5. The method of claim 4, wherein the semantic segmentation under small samples based on the distraction network comprises: the DGA dispersed graph attention mechanism inputs a representation f containing different levels of semantic information obtained from a support image and an image to be segmented^sAnd f^qThe output is a distraction representation f^aSaid f^sAnd f^qRespectively connecting with channels and collaterals two convolution layers, wherein the two convolution layers map the two convolution layers into a space represented by a key word k and a numerical value v, the k is used for measuring the distance between an image to be segmented and a support image, the v is used for storing detail information extracted from feature mapping, and the k is used for extracting the detail information from feature mapping ^sAnd k^qA is obtained by inner product calculation, wherein the calculation is as follows:

6. a substrate according to claim 5The semantic segmentation method under the small sample of the distraction network is characterized in that: a is described_i,jExpressing the relevance between the pixel i in the image to be segmented and the pixel j in the support image, and averaging the A matrix according to rows to obtain the A matrix_s。

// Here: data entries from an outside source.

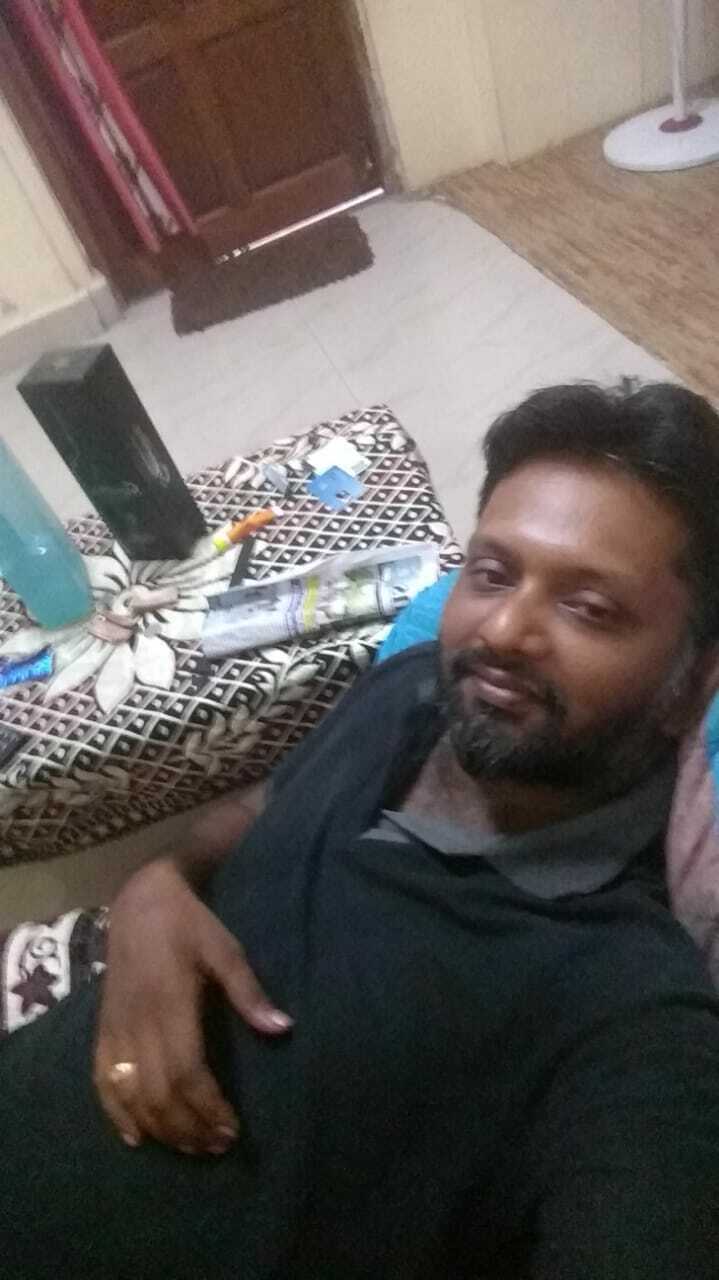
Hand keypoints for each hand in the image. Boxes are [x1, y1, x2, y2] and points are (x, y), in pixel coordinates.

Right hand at [94, 858, 291, 1154]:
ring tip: (190, 1147)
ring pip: (130, 1093)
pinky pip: (102, 1079)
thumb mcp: (225, 949)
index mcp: (170, 1002)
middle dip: (189, 1128)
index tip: (232, 1130)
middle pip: (158, 1093)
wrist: (139, 901)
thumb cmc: (189, 924)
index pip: (186, 1072)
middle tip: (218, 1146)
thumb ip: (249, 992)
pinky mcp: (103, 1028)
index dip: (207, 1108)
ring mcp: (116, 1027)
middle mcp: (138, 1022)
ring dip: (160, 1128)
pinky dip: (116, 1113)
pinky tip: (136, 1138)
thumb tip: (283, 1028)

7. The method of claim 1, wherein the semantic segmentation under small samples based on the distraction network comprises: the RFU enhancement fusion unit comprises an upsampling mechanism, the upsampling mechanism adopts bilinear upsampling, the upsampling mechanism connects attention characteristics of the two layers in series through a residual module, the residual module generates dense representation through a convolution layer, the upsampling mechanism outputs the final RFU enhancement fusion unit to the convolution layer and a softmax layer, and whether each pixel is a foreground or a background is judged independently.